* TRY IT *
Scan the entries for the word "along" and return every line that has it.

------ DATASET ------

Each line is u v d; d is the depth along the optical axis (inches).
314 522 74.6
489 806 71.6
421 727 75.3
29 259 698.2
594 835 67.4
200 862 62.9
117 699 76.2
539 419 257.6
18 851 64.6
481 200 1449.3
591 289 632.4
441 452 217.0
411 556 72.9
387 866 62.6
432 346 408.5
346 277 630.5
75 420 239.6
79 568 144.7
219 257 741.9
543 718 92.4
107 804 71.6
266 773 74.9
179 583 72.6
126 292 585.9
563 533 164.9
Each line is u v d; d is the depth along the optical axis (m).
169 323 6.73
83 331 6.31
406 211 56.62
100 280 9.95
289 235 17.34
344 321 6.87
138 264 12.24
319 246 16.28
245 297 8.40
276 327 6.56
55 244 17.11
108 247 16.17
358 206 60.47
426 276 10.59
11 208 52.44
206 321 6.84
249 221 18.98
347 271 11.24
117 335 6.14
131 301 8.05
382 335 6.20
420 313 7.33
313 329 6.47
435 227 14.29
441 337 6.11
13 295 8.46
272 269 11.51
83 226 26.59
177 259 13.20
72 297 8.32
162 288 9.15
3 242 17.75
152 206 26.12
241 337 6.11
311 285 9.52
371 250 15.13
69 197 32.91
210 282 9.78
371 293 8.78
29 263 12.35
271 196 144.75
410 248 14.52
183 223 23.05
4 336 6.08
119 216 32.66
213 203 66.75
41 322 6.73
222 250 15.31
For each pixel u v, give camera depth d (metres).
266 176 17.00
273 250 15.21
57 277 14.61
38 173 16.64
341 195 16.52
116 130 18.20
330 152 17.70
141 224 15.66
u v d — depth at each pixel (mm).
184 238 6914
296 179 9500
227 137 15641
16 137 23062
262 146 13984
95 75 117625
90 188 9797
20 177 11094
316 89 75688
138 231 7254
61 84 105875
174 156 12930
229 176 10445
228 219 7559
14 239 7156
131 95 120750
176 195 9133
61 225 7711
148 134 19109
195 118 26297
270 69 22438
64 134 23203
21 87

------

* REPLY *
Each line is u v d; d is the depth along the optical axis (inches).
Each line is u v d; d is the depth along the optical axis (m).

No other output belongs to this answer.